• **TASK INPUTS**
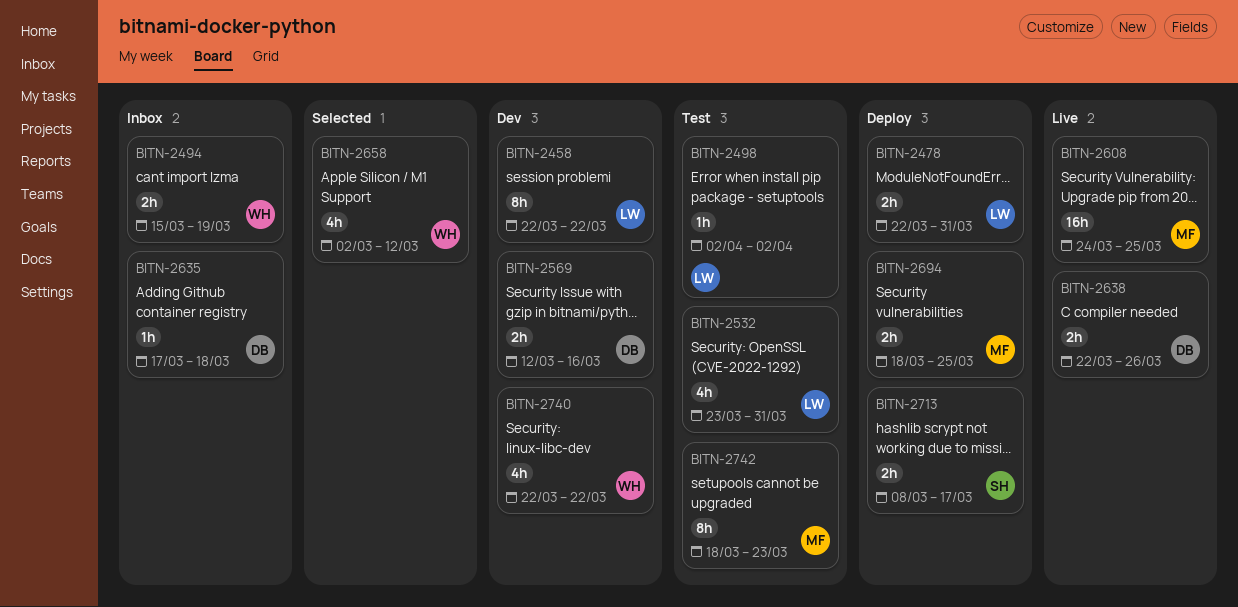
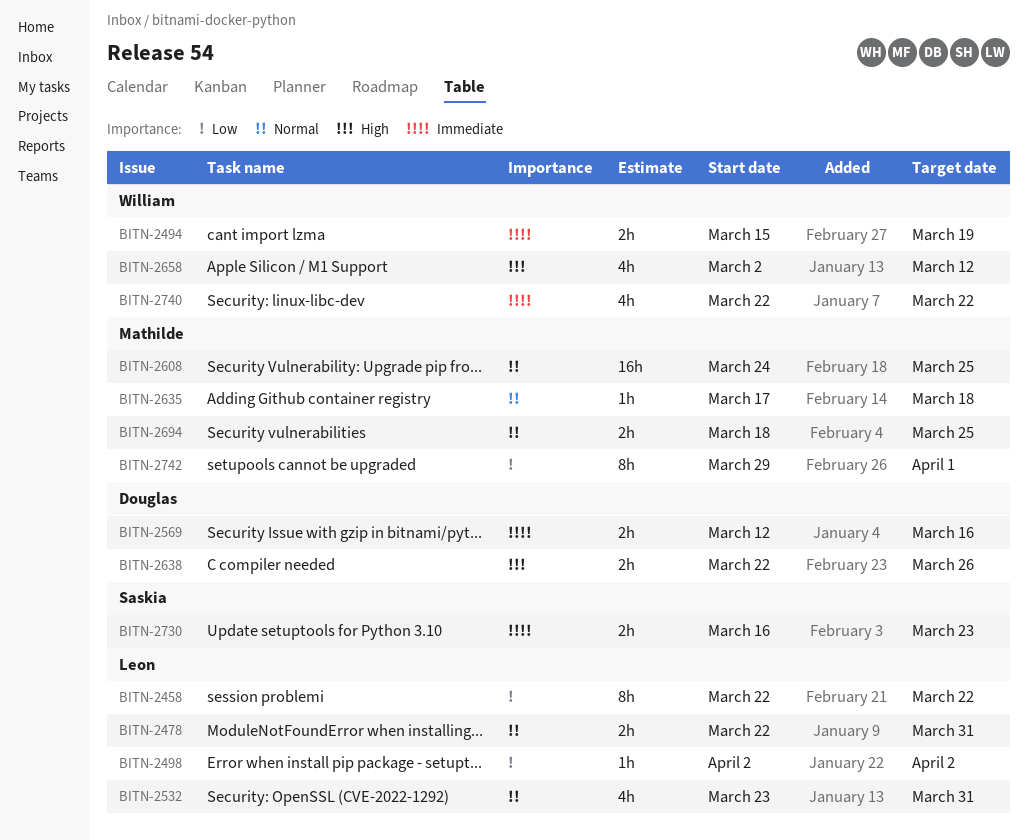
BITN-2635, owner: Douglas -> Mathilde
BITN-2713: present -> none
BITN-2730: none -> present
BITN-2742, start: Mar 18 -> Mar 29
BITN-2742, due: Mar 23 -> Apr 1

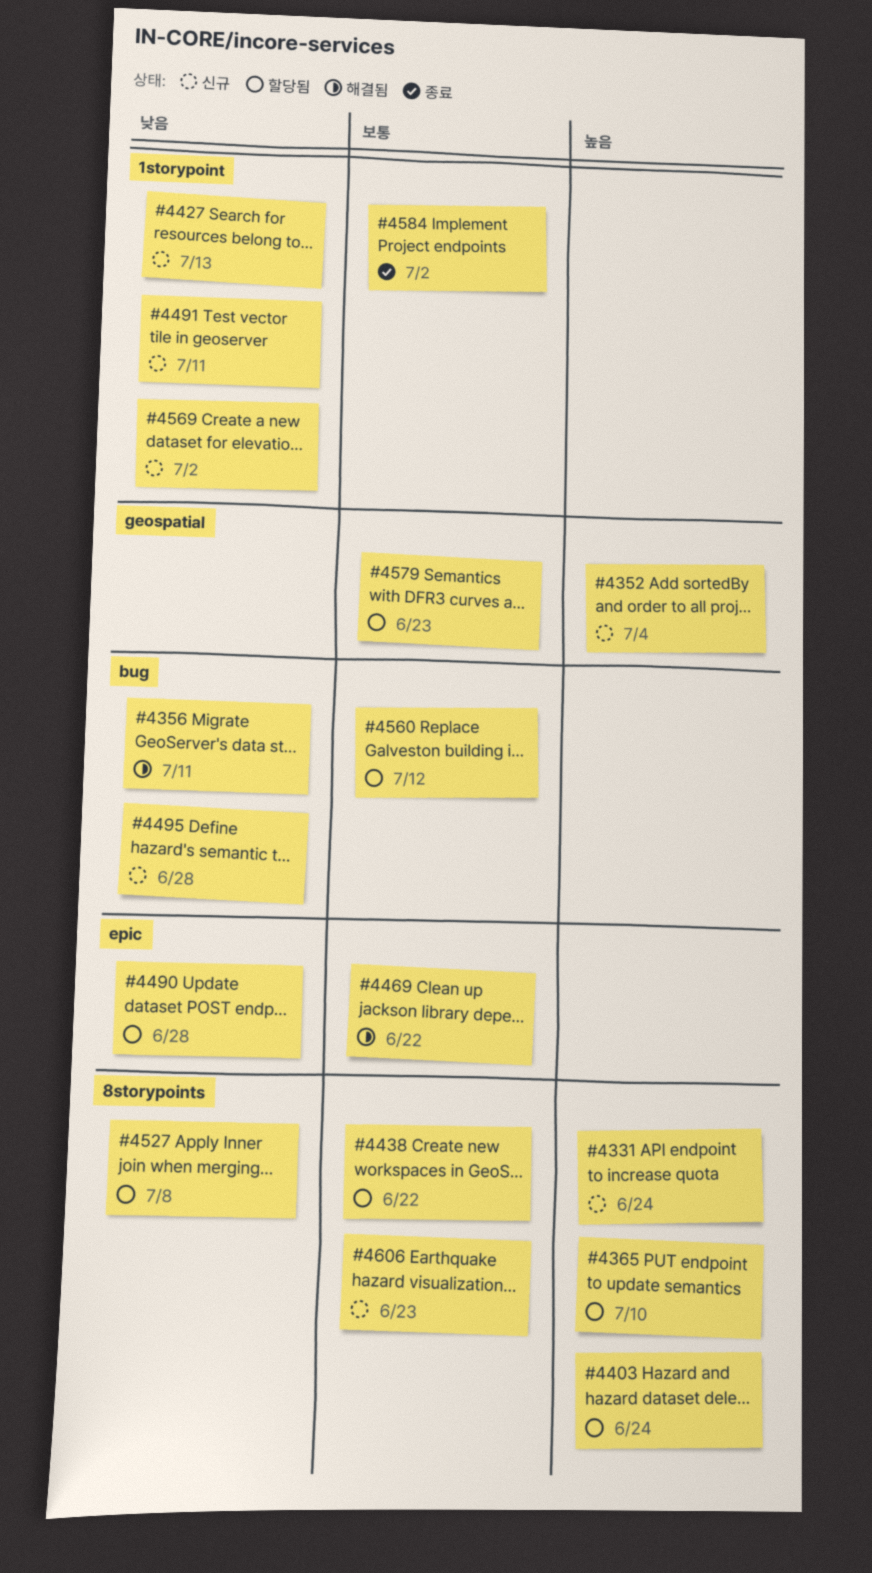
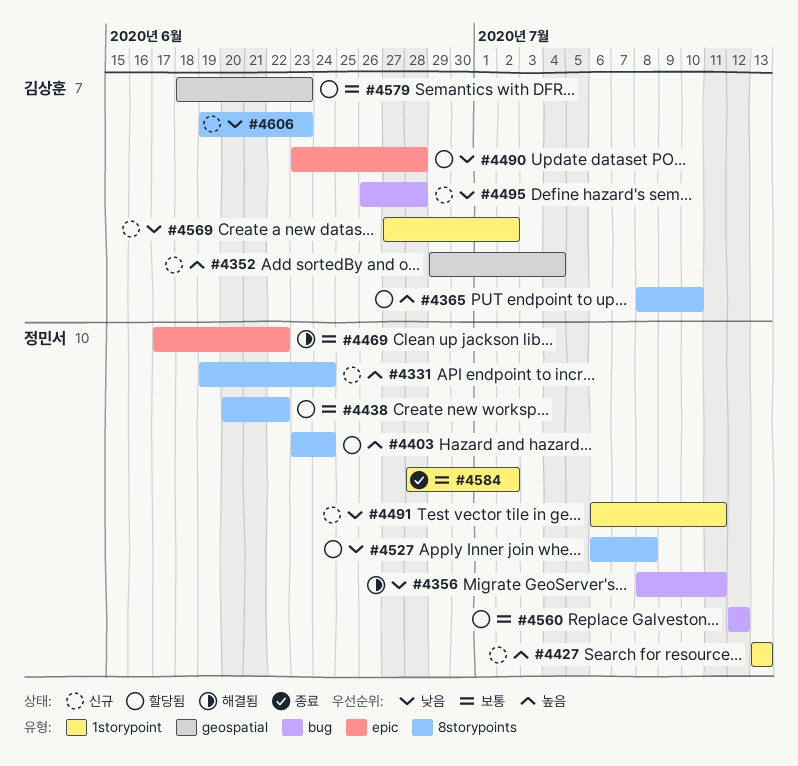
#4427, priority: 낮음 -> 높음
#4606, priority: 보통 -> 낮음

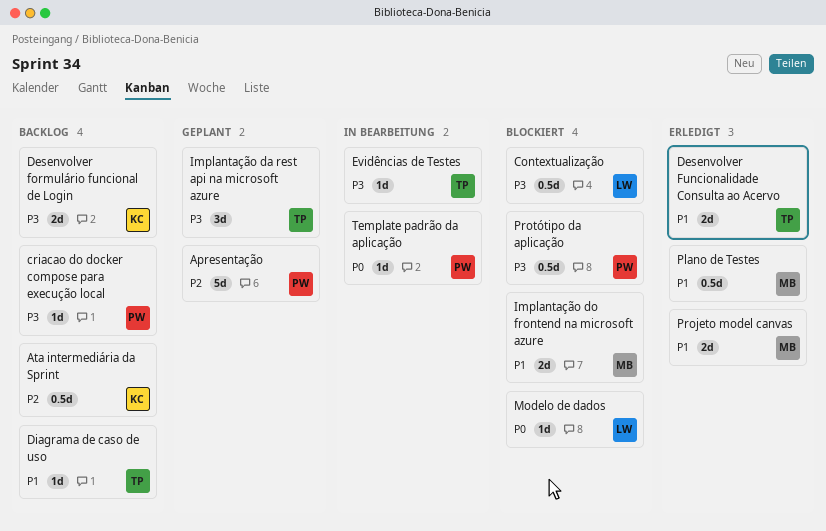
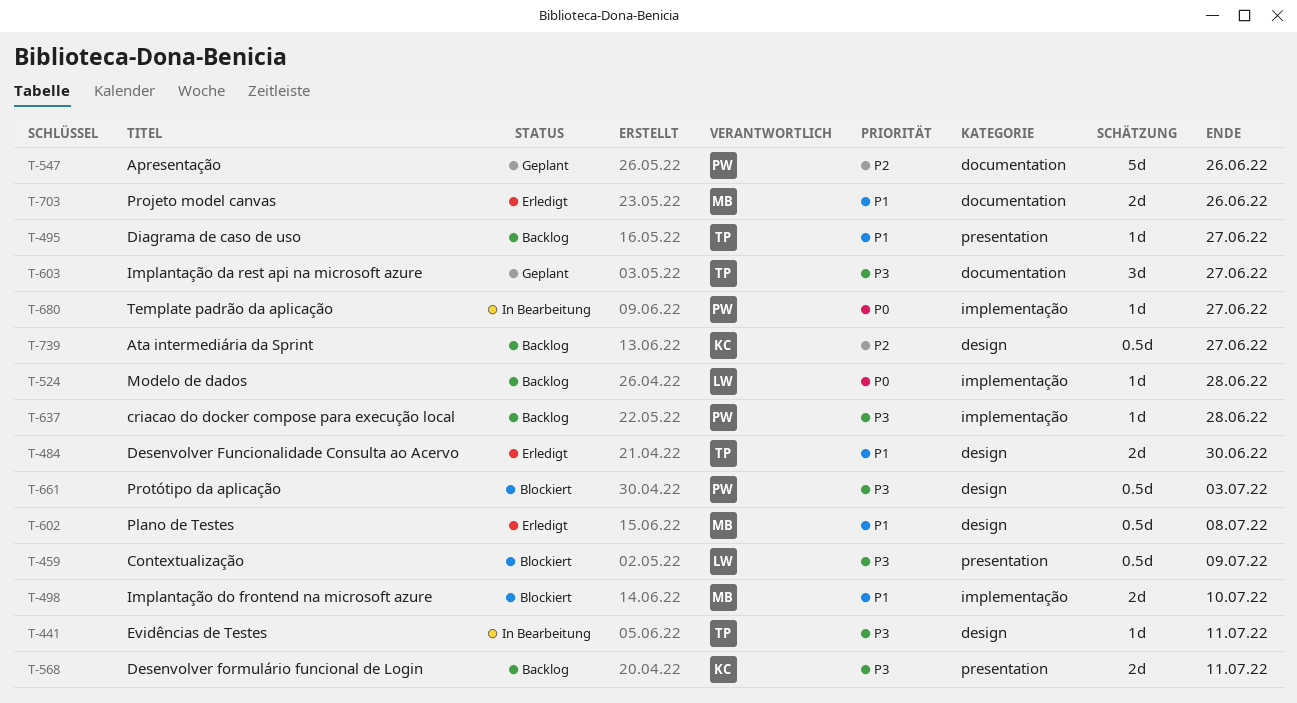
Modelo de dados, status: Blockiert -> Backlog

• **EXERCISE GOAL**
Search the entries for "priority" and copy each matching line.

• **OUTPUT FOR THIS EXERCISE**
#4427, priority: 낮음 -> 높음
#4606, priority: 보통 -> 낮음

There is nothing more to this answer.